Format the lines below as a JSON array of strings, one string per line, skipping blank lines and leaving out the pictures.

**The data**

--

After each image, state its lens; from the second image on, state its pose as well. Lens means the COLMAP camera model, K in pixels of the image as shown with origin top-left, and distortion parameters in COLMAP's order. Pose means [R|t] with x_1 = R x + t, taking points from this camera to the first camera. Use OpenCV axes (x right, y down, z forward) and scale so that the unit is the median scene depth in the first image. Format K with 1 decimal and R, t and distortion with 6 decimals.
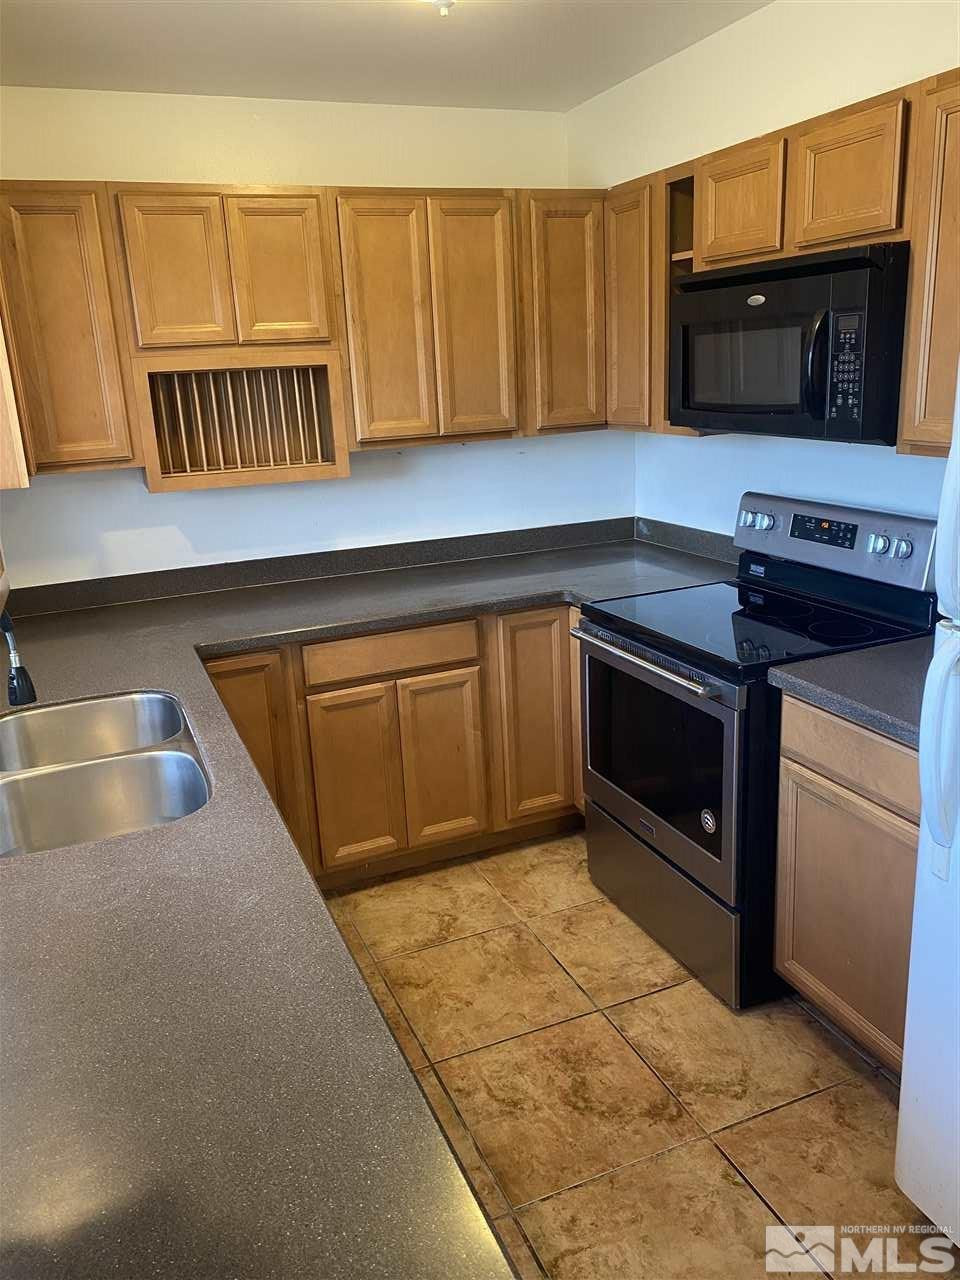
lens RADIAL K [[988.2, 0, 478.7], [0, 988.2, 623.4], [0, 0, 1]] dist [0.065151, -0.113999]
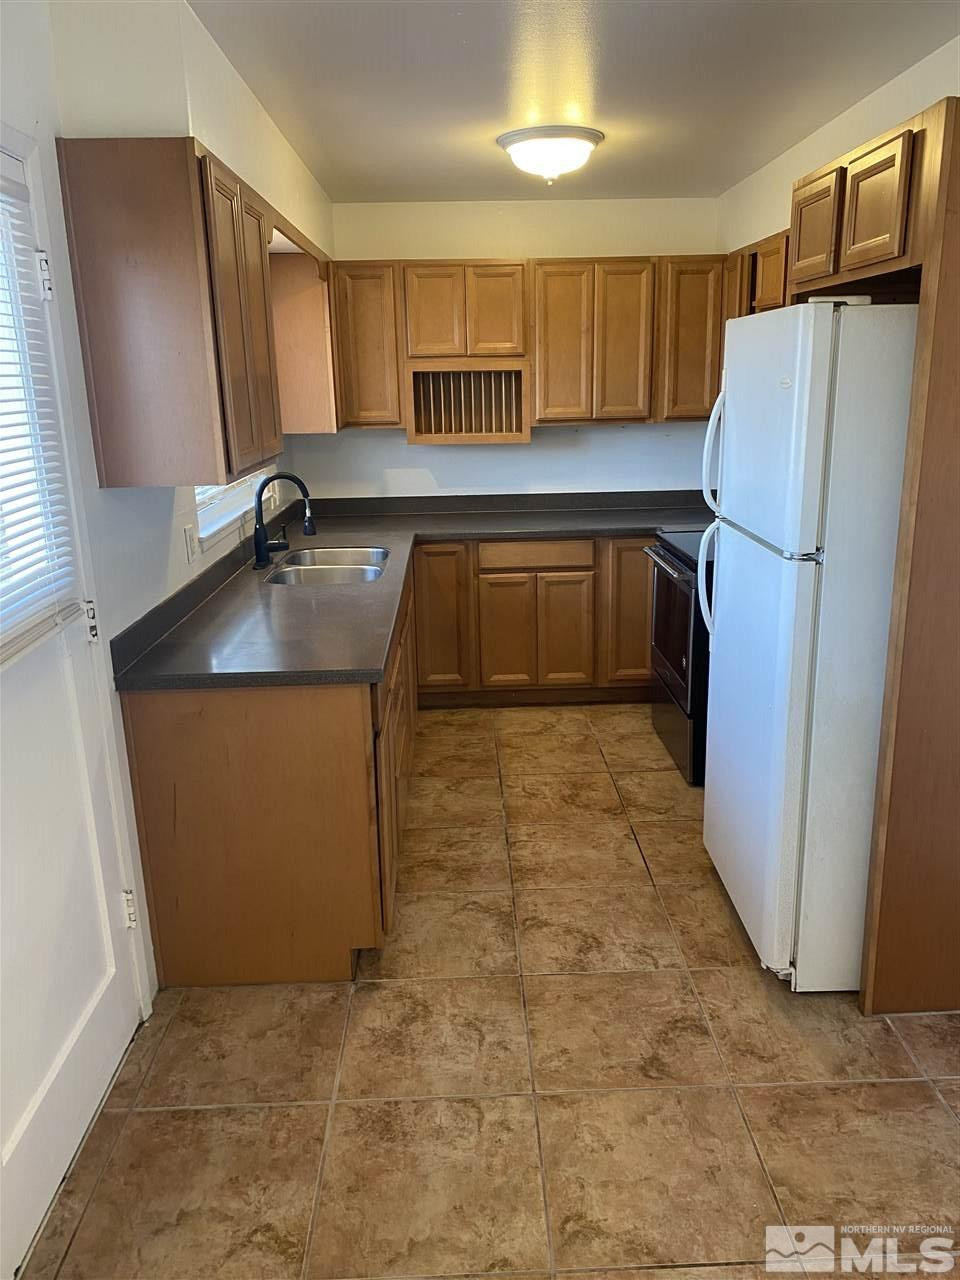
lens RADIAL K [[988.2, 0, 478.7], [0, 988.2, 623.4], [0, 0, 1]] dist [0.065151, -0.113999]
pose [[0.936036, 0.119663, -0.330935, 0.355311], [-0.116766, 0.992745, 0.028700, 0.101868], [0.331968, 0.011778, 0.943217, -0.505300]]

--

**Answer area**
[
  "After each image, state its lens; from the second image on, state its pose as well. Lens means the COLMAP camera model, K in pixels of the image as shown with origin top-left, and distortion parameters in COLMAP's order. Pose means [R|t] with x_1 = R x + t, taking points from this camera to the first camera. Use OpenCV axes (x right, y down, z forward) and scale so that the unit is the median scene depth in the first image. Format K with 1 decimal and R, t and distortion with 6 decimals.",
  "lens RADIAL K [[988.2, 0, 478.7], [0, 988.2, 623.4], [0, 0, 1]] dist [0.065151, -0.113999]",
  "lens RADIAL K [[988.2, 0, 478.7], [0, 988.2, 623.4], [0, 0, 1]] dist [0.065151, -0.113999]",
  "pose [[0.936036, 0.119663, -0.330935, 0.355311], [-0.116766, 0.992745, 0.028700, 0.101868], [0.331968, 0.011778, 0.943217, -0.505300]]"
]